> Excerpted passage:
What a story, rest assured that now comes the happy ending 🙂
Luckily for the Greeks came a Roman emperor (although born in Hispania) who was very philhellenic, who decided to FINALLY finish the long-awaited temple. What’s more, this man ended up building a temple even bigger than what Pisistratus planned to do. I’m sure his name rings a bell, I’m talking about the famous Roman emperor Hadrian.
The temple of Olympian Zeus came to have an astonishing 104 columns, of which and due to an earthquake in the Middle Ages (among other looting), only the sad amount of 15 remain …
Tickets and combined entrance to the Temple of Zeus
The entrance fee to the Temple of Zeus is €6 in high season (April 1 – October 31) and €3 in low season (November 1 – March 31).
Admission is free (regardless of the season) for young people under 25 years of age, EU residents, museum workers and people with a disability of more than 67%.
While young people under 25 from outside the EU, over 65 years old, accredited journalists and teachers on study visits will pay a reduced admission fee of 50%.
In addition, admission will also be free for ALL the public on the dates below:
- March 6
- April 18th
- May 18th
- The last weekend of September
- October 28th
- The first Sunday of every month during the low season (November 1 – March 31)
Perhaps, instead of buying the individual ticket for the Temple of Zeus, you may want to purchase the combined ticket. This is an interesting option if you stay more than two days in Athens, as it will give you access to the 7 archaeological sites I mention below:
- The Library of Hadrian
- The Temple of Olympian Zeus
- The Ancient Agora
- The Roman Agora
- The Acropolis of Athens
- The university of Aristotle
- The Kerameikos Cemetery
This combined ticket costs 30 euros and is valid for 5 days, in which you will be able to enter only once to each place mentioned.

> Stored data:

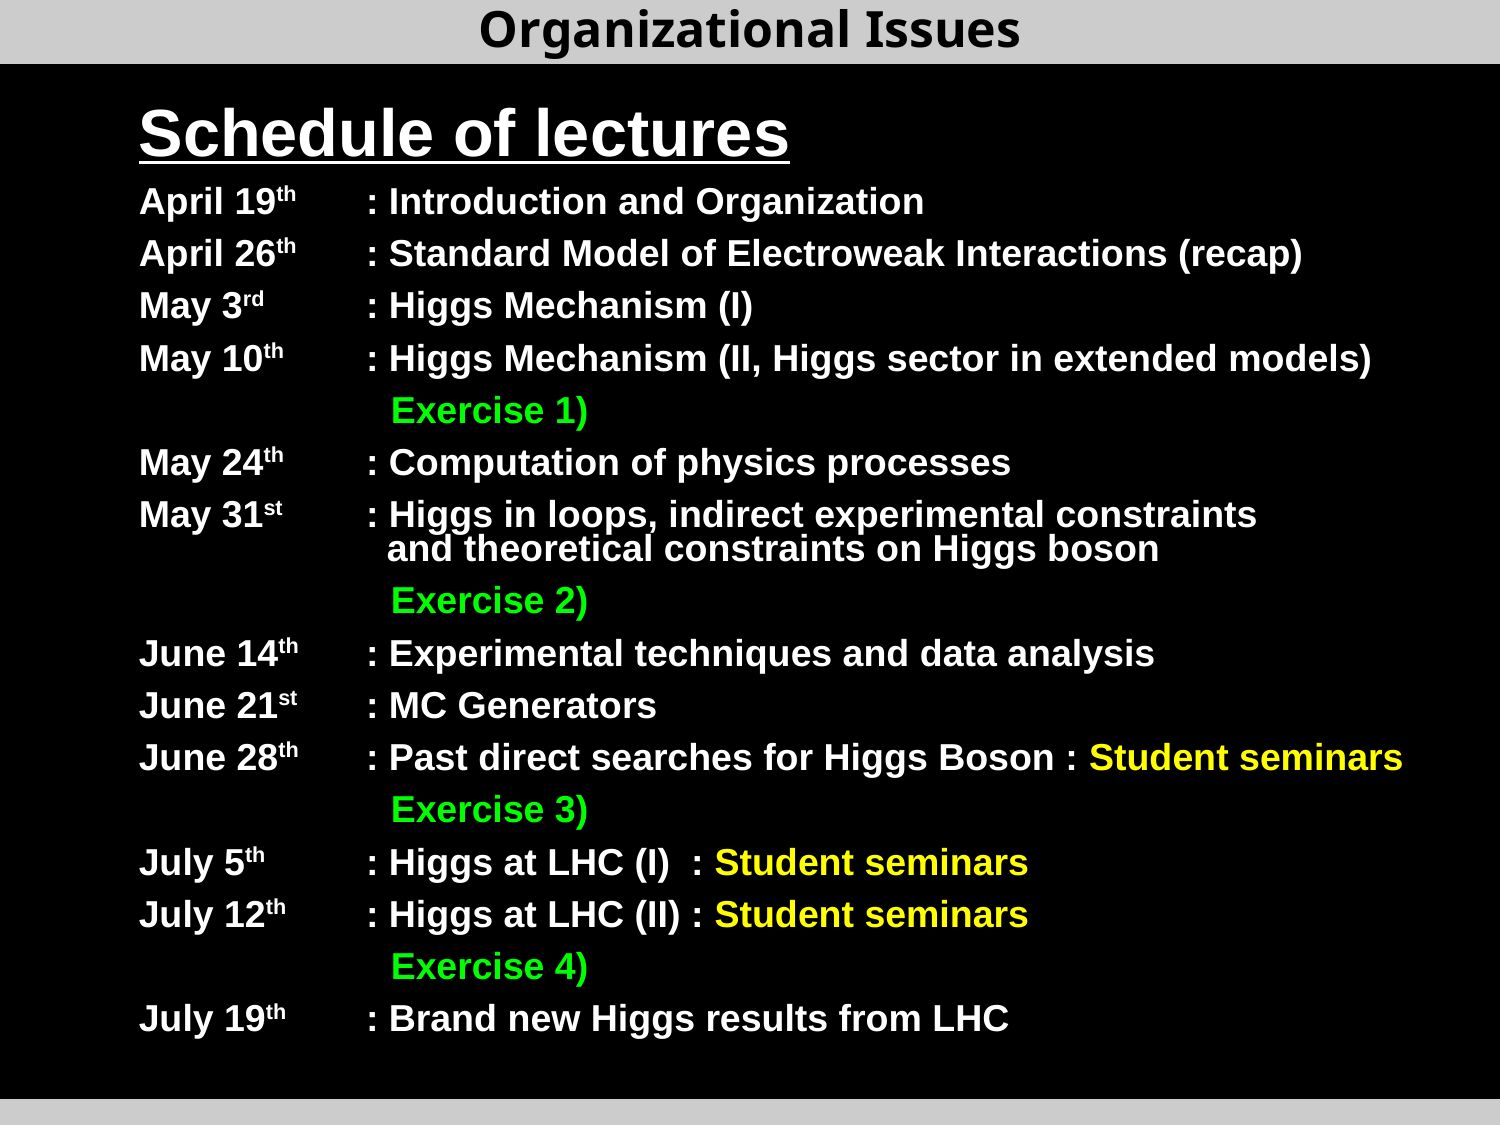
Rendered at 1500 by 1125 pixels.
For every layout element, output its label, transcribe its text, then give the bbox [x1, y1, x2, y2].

> Written exercise 1: According to the passage about the Temple of Olympian Zeus, what does the combined ticket cost, and for how long is it valid?
> Written exercise 2: Please quote the passage about the Temple of Olympian Zeus from "In addition, admission" up to and including "the low season (November 1 – March 31)".

> Problem solution 1: It costs 30 euros and is valid for 5 days.

> Problem solution 2:
In addition, admission will also be free for ALL the public on the dates below:
- March 6
- April 18th
- May 18th
- The last weekend of September
- October 28th
- The first Sunday of every month during the low season (November 1 – March 31)